Quality Compression Tradeoff.pngFrom the chart you can see that the “sweet spot” where the curve begins to level off, and where reducing the quality further doesn’t give very much reduction in the file size, is about 75 for the Building image (the Window) or about 90 for the Seascape. Images of faces come between the two.

The quality remains reasonable all the way down to a save quality of 25 for most images. If you want a low bandwidth site for mobiles, such images will be fine, unless they have fine details and areas of sharply contrasting colours.

The orange line shows the file sizes for this Line Chart, which is much smaller as a 256 colour PNG image than as a very low quality JPG image. There is no benefit at all in using the JPG format for images of this type, i.e. mostly text or vectors.

Note: Also remember to strip EXIF data as this adds a lot of bytes to small images.
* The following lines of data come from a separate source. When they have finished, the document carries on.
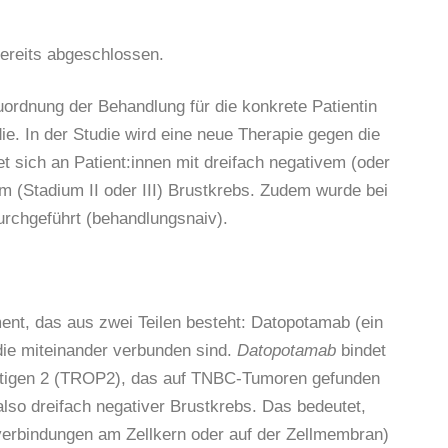
ereits abgeschlossen.
ordnung der Behandlung für die konkrete Patientin
udie. In der Studie wird eine neue Therapie gegen die
t sich an Patient:innen mit dreifach negativem (oder
 (Stadium II oder III) Brustkrebs. Zudem wurde bei
urchgeführt (behandlungsnaiv).
ment, das aus zwei Teilen besteht: Datopotamab (ein
die miteinander verbunden sind.
Datopotamab
bindet
antigen 2 (TROP2), das auf TNBC-Tumoren gefunden
 also dreifach negativer Brustkrebs. Das bedeutet,
verbindungen am Zellkern oder auf der Zellmembran)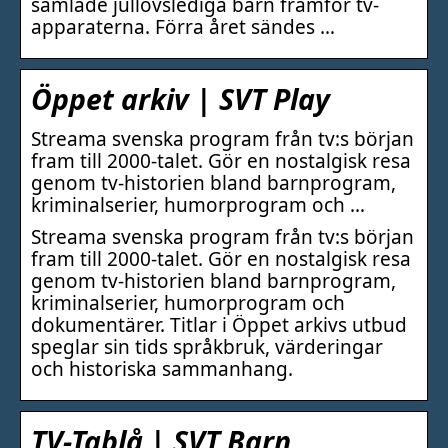
samlade jullovslediga barn framför tv-
apparaterna. Förra året sändes …
Öppet arkiv | SVT Play
Streama svenska program från tv:s början
fram till 2000-talet. Gör en nostalgisk resa
genom tv-historien bland barnprogram,
kriminalserier, humorprogram och …
Streama svenska program från tv:s början
fram till 2000-talet. Gör en nostalgisk resa
genom tv-historien bland barnprogram,
kriminalserier, humorprogram och
dokumentärer. Titlar i Öppet arkivs utbud
speglar sin tids språkbruk, värderingar
och historiska sammanhang.
TV-Tablå | SVT Barn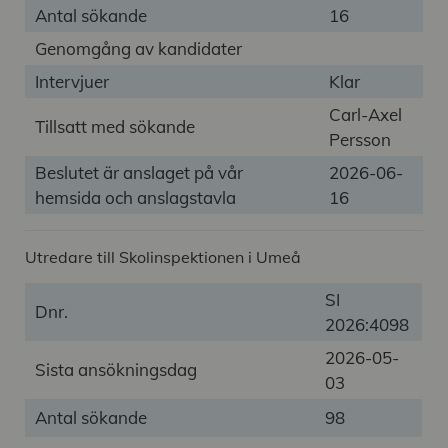
Antal sökande
16
Genomgång av kandidater
Intervjuer
Klar
Carl-Axel
Tillsatt med sökande
Persson
Beslutet är anslaget på vår
2026-06-
hemsida och anslagstavla
16
Utredare till Skolinspektionen i Umeå
SI
Dnr.
2026:4098
2026-05-
Sista ansökningsdag
03
Antal sökande
98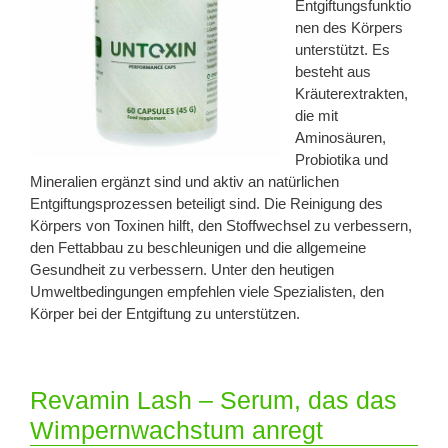
Entgiftungsfunktio
nen des Körpers
unterstützt. Es
besteht aus
Kräuterextrakten,
die mit
Aminosäuren,
Probiotika und
Mineralien ergänzt sind und aktiv an natürlichen
Entgiftungsprozessen beteiligt sind. Die Reinigung des
Körpers von Toxinen hilft, den Stoffwechsel zu verbessern,
den Fettabbau zu beschleunigen und die allgemeine
Gesundheit zu verbessern. Unter den heutigen
Umweltbedingungen empfehlen viele Spezialisten, den
Körper bei der Entgiftung zu unterstützen.
Revamin Lash – Serum, das das
Wimpernwachstum anregt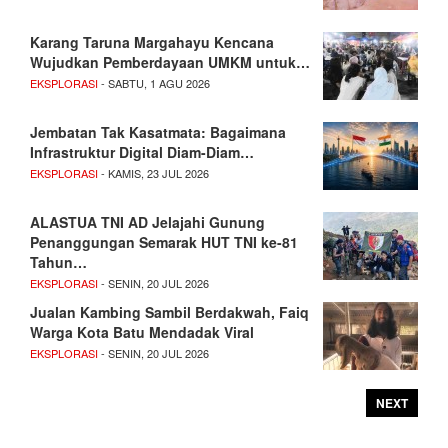
Karang Taruna Margahayu Kencana
Wujudkan Pemberdayaan UMKM untuk…
EKSPLORASI
- SABTU, 1 AGU 2026
Jembatan Tak Kasatmata: Bagaimana
Infrastruktur Digital Diam-Diam…
EKSPLORASI
- KAMIS, 23 JUL 2026
ALASTUA TNI AD Jelajahi Gunung
Penanggungan Semarak HUT TNI ke-81
Tahun…
EKSPLORASI
- SENIN, 20 JUL 2026
Jualan Kambing Sambil Berdakwah, Faiq
Warga Kota Batu Mendadak Viral
EKSPLORASI
- SENIN, 20 JUL 2026
NEXT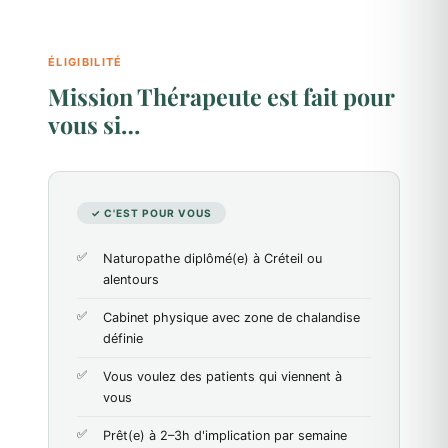
ÉLIGIBILITÉ
Mission Thérapeute est fait pour
vous si…
✓ C'EST POUR VOUS
Naturopathe diplômé(e) à Créteil ou
alentours
Cabinet physique avec zone de chalandise
définie
Vous voulez des patients qui viennent à
vous
Prêt(e) à 2–3h d'implication par semaine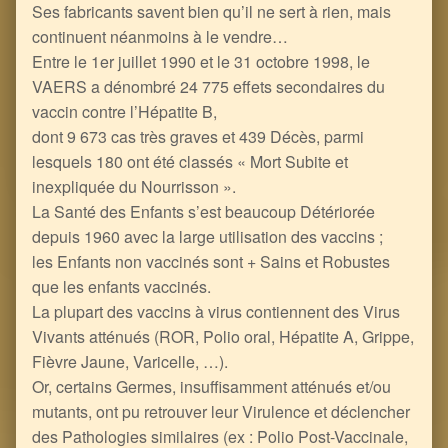
Ses fabricants savent bien qu’il ne sert à rien, mais
continuent néanmoins à le vendre…
Entre le 1er juillet 1990 et le 31 octobre 1998, le
VAERS a dénombré 24 775 effets secondaires du
vaccin contre l’Hépatite B,
dont 9 673 cas très graves et 439 Décès, parmi
lesquels 180 ont été classés « Mort Subite et
inexpliquée du Nourrisson ».
La Santé des Enfants s’est beaucoup Détériorée
depuis 1960 avec la large utilisation des vaccins ;
les Enfants non vaccinés sont + Sains et Robustes
que les enfants vaccinés.
La plupart des vaccins à virus contiennent des Virus
Vivants atténués (ROR, Polio oral, Hépatite A, Grippe,
Fièvre Jaune, Varicelle, …).
Or, certains Germes, insuffisamment atténués et/ou
mutants, ont pu retrouver leur Virulence et déclencher
des Pathologies similaires (ex : Polio Post-Vaccinale,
The data is of no use to the average user. Only if your site is for photographers will they be interested in which camera was used, who took the photo, or what camera settings were used. IPTC data can be retained or added to record copyright data without taking too many bytes. Retaining the EXIF data may double the size of small images.

WebP Format

Using the same 75 quality setting, the file size of the Chindit image can be reduced to just 8,616 bytes with no noticeable loss of quality – about 7% of the file size. Rollover the graphic to compare screen shots of JPG and WebP versions zoomed in to 1000%

A WebP image is smoother than the equivalent JPG image, with fewer artefacts in spite of its slightly smaller file size. Only time will tell if the WebP format is widely adopted — it may be as it is promoted by Google.

For the majority of photographic images, JPG is best due to its efficient compression. Just be aware that for some images with large areas of the same colour, or with text or sharp lines, either PNG or GIF will prove much better.

Summary

Use PNG for dialog boxes, JPG for photographs, and GIF for clip-art images with transparent backgrounds. For photographs with transparent backgrounds use PNG, or composed JPG images, laying the cutout on the intended background. To reduce PNG file sizes further install the PNGOUT plugin for IrfanView. Results vary widely, but on average images can be reduced by about 10-20%. The chart PNG could be reduced from 10,907 bytes to 8,530 bytes, about 12%.